----- Records for this task -----

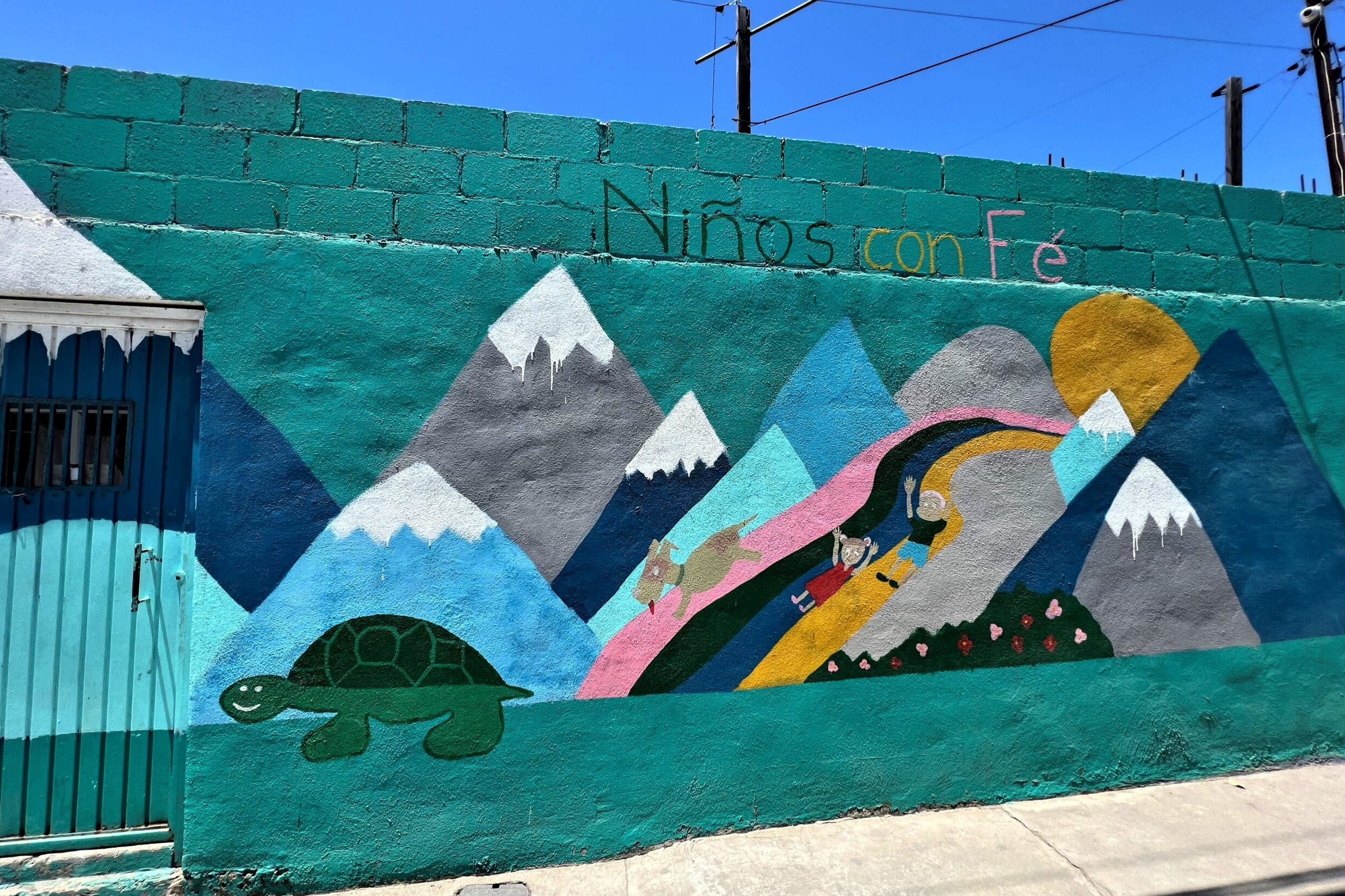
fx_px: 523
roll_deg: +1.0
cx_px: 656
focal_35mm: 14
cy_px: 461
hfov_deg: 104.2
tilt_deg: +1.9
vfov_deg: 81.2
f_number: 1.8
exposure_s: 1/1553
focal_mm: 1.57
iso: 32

-----
----- Records for this task -----

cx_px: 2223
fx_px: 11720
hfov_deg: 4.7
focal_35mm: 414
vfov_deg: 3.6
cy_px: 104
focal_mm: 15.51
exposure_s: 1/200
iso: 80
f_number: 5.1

-----

Job →
Can you repeat, word for word, every line above from the one containing "cx_px: 2223" down to the one containing "f_number: 5.1", including both?

Exercise response →
cx_px: 2223
fx_px: 11720
hfov_deg: 4.7
focal_35mm: 414
vfov_deg: 3.6
cy_px: 104
focal_mm: 15.51
exposure_s: 1/200
iso: 80
f_number: 5.1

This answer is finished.